- TASK PROMPT: Reproduce precisely the lines of the listing below, starting with the line that contains "- Try clearing browser cache and cookies" and stopping after the line that contains "- Check browser"; include nothing else.

- AVAILABLE DATA:
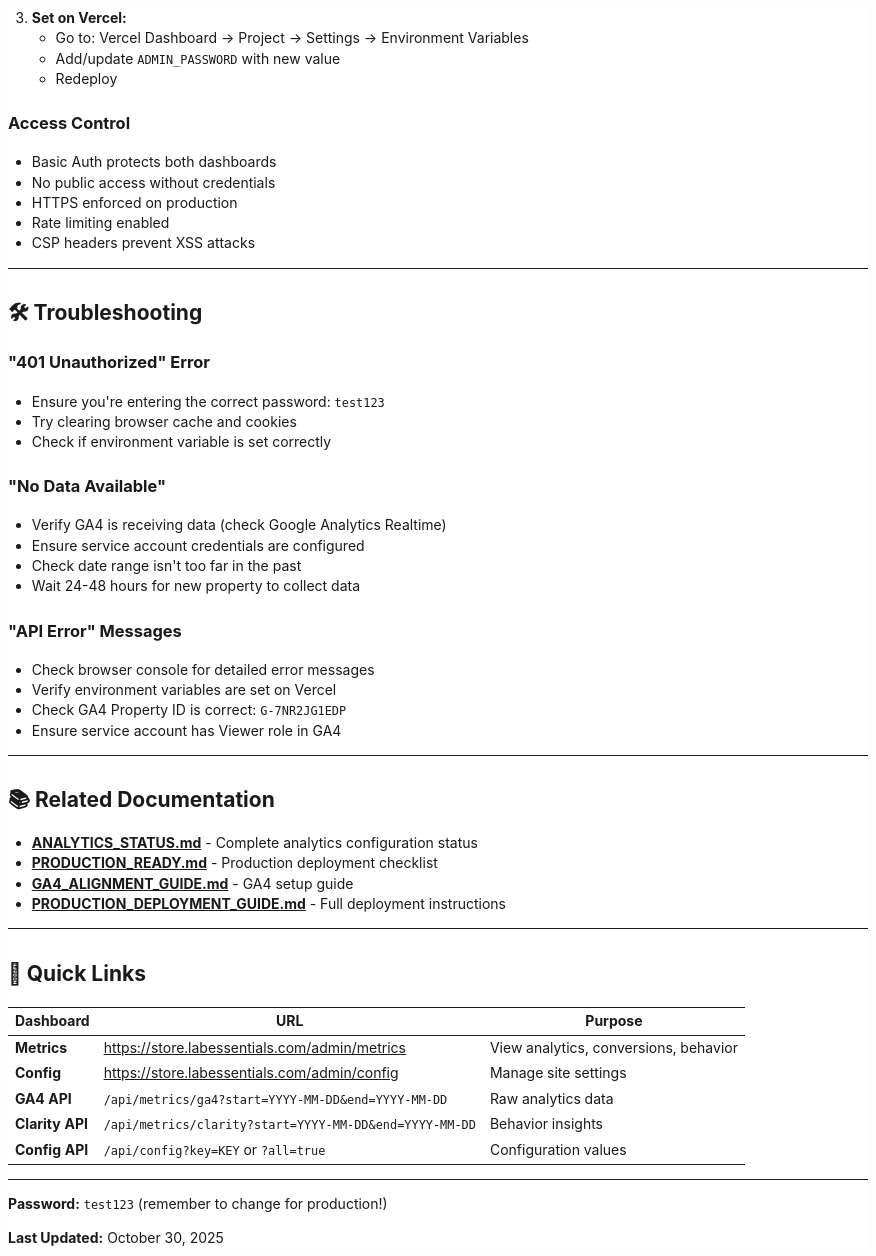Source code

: 3. **Set on Vercel:**
   - Go to: Vercel Dashboard → Project → Settings → Environment Variables
   - Add/update `ADMIN_PASSWORD` with new value
   - Redeploy

### Access Control
- Basic Auth protects both dashboards
- No public access without credentials
- HTTPS enforced on production
- Rate limiting enabled
- CSP headers prevent XSS attacks

---

## 🛠️ Troubleshooting

### "401 Unauthorized" Error
- Ensure you're entering the correct password: `test123`
- Try clearing browser cache and cookies
- Check if environment variable is set correctly

### "No Data Available"
- Verify GA4 is receiving data (check Google Analytics Realtime)
- Ensure service account credentials are configured
- Check date range isn't too far in the past
- Wait 24-48 hours for new property to collect data

### "API Error" Messages
- Check browser console for detailed error messages
- Verify environment variables are set on Vercel
- Check GA4 Property ID is correct: `G-7NR2JG1EDP`
- Ensure service account has Viewer role in GA4

---

## 📚 Related Documentation

- **[ANALYTICS_STATUS.md](ANALYTICS_STATUS.md)** - Complete analytics configuration status
- **[PRODUCTION_READY.md](PRODUCTION_READY.md)** - Production deployment checklist
- **[GA4_ALIGNMENT_GUIDE.md](docs/GA4_ALIGNMENT_GUIDE.md)** - GA4 setup guide
- **[PRODUCTION_DEPLOYMENT_GUIDE.md](docs/PRODUCTION_DEPLOYMENT_GUIDE.md)** - Full deployment instructions

---

## 🎯 Quick Links

| Dashboard | URL | Purpose |
|-----------|-----|---------|
| **Metrics** | https://store.labessentials.com/admin/metrics | View analytics, conversions, behavior |
| **Config** | https://store.labessentials.com/admin/config | Manage site settings |
| **GA4 API** | `/api/metrics/ga4?start=YYYY-MM-DD&end=YYYY-MM-DD` | Raw analytics data |
| **Clarity API** | `/api/metrics/clarity?start=YYYY-MM-DD&end=YYYY-MM-DD` | Behavior insights |
| **Config API** | `/api/config?key=KEY` or `?all=true` | Configuration values |

---

**Password:** `test123` (remember to change for production!)

**Last Updated:** October 30, 2025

- OUTPUT OF THE TASK:
- Try clearing browser cache and cookies
- Check if environment variable is set correctly

### "No Data Available"
- Verify GA4 is receiving data (check Google Analytics Realtime)
- Ensure service account credentials are configured
- Check date range isn't too far in the past
- Wait 24-48 hours for new property to collect data

### "API Error" Messages
- Check browser console for detailed error messages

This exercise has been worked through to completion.